TASK OBJECTIVE –
Continue the proof about the independence of the sample mean and sample covariance, starting where it stops.

The first row of $Q_n$ gives
\begin{align*}
\sqrt n(\widehat{\mu}_n-\mu)=\Sigma^{1/2}W_1.
\end{align*}
The remaining rows span the orthogonal complement of the constant vector in $\mathbb{R}^n$, so the residual sum of squares satisfies
\begin{align*}
\widehat{\Sigma}_n
=
\Sigma^{1/2}
\left(
\frac{1}{n}\sum_{a=2}^{n}W_aW_a^\top
\right)
\Sigma^{1/2}.
\end{align*}
Thus $\sqrt n(\widehat{\mu}_n-\mu)$ is a measurable function of $W_1$, while $\widehat{\Sigma}_n$ is a measurable function of $(W_2,\dots,W_n)$. Since $W_1$ is independent of $(W_2,\dots,W_n)$, the random vectors $\sqrt n(\widehat{\mu}_n-\mu)$ and $\sqrt n\,\operatorname{vec}(\widehat{\Sigma}_n-\Sigma)$ are independent for each $n$.
We now pass from marginal convergence to joint convergence using characteristic functions. For $u \in \mathbb{R}^p$ and $v \in \mathbb{R}^{p^2}$, define
\begin{align*}
\phi_n(u,v)

EXTRACTED INFORMATION –
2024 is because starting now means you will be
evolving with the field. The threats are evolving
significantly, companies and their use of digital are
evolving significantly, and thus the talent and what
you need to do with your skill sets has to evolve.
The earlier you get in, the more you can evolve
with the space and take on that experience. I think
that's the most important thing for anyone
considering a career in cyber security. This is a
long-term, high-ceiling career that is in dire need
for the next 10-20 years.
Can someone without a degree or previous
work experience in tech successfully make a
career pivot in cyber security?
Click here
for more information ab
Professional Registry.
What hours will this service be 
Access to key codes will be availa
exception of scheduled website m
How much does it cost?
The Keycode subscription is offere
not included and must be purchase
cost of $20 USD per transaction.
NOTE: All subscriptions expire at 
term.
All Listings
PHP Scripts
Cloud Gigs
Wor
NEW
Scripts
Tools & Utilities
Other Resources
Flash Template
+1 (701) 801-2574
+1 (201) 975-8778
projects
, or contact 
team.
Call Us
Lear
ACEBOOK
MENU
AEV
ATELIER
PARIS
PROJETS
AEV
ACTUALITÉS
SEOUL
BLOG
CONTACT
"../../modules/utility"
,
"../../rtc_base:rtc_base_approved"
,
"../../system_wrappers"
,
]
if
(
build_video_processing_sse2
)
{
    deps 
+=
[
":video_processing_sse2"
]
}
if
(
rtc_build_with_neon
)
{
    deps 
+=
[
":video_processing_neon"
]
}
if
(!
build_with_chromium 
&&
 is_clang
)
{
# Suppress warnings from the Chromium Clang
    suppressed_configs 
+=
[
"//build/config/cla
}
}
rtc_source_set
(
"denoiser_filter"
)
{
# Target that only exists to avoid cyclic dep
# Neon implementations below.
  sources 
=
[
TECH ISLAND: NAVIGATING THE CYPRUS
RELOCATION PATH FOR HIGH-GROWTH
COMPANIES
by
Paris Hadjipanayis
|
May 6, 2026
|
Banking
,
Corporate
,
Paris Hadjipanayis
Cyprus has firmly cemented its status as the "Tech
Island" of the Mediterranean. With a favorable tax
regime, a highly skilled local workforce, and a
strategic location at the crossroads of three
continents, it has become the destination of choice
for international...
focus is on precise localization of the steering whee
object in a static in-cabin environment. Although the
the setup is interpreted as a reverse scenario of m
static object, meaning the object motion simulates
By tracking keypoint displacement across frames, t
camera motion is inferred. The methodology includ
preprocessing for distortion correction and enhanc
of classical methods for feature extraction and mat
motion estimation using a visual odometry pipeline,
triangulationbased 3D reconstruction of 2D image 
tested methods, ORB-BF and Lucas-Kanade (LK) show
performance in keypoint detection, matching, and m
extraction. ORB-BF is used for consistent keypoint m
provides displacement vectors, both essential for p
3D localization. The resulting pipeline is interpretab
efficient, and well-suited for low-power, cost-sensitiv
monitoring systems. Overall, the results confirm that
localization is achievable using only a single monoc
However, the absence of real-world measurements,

WRITTEN RESPONSE –
:=
\mathbb{E}\left[
\exp\left(
i u^\top \sqrt n(\widehat{\mu}_n-\mu)
+ i v^\top \sqrt n\operatorname{vec}(\widehat{\Sigma}_n-\Sigma)
\right)
\right].
\end{align*}
The finite-sample independence just proved gives the factorisation
\begin{align*}
\phi_n(u,v)
&=
\mathbb{E}\left[\exp\left(i u^\top \sqrt n(\widehat{\mu}_n-\mu)\right)\right]
\mathbb{E}\left[\exp\left(i v^\top \sqrt n\operatorname{vec}(\widehat{\Sigma}_n-\Sigma)\right)\right].
\end{align*}
The first factor converges to $\exp(-u^\top\Sigma u/2)$ by the exact normal distribution of the scaled sample mean. The second factor converges to $\exp(-v^\top\Gamma v/2)$ by the covariance asymptotic normality proved above. Therefore
\begin{align*}
\phi_n(u,v)
\to
\exp\left(-\frac{1}{2}u^\top\Sigma u\right)
\exp\left(-\frac{1}{2}v^\top\Gamma v\right)
=
\exp\left(
-\frac{1}{2}
\begin{pmatrix} u \\ v \end{pmatrix}^\top
\begin{pmatrix}
\Sigma & 0 \\
0 & \Gamma
\end{pmatrix}
\begin{pmatrix} u \\ v \end{pmatrix}
\right).
\end{align*}
This is the characteristic function of the centred normal vector in $\mathbb{R}^{p+p^2}$ with block diagonal covariance matrix. Hence
\begin{align*}
\left(\sqrt{n}(\widehat{\mu}_n-\mu),\sqrt{n}\operatorname{vec}(\widehat{\Sigma}_n-\Sigma)\right)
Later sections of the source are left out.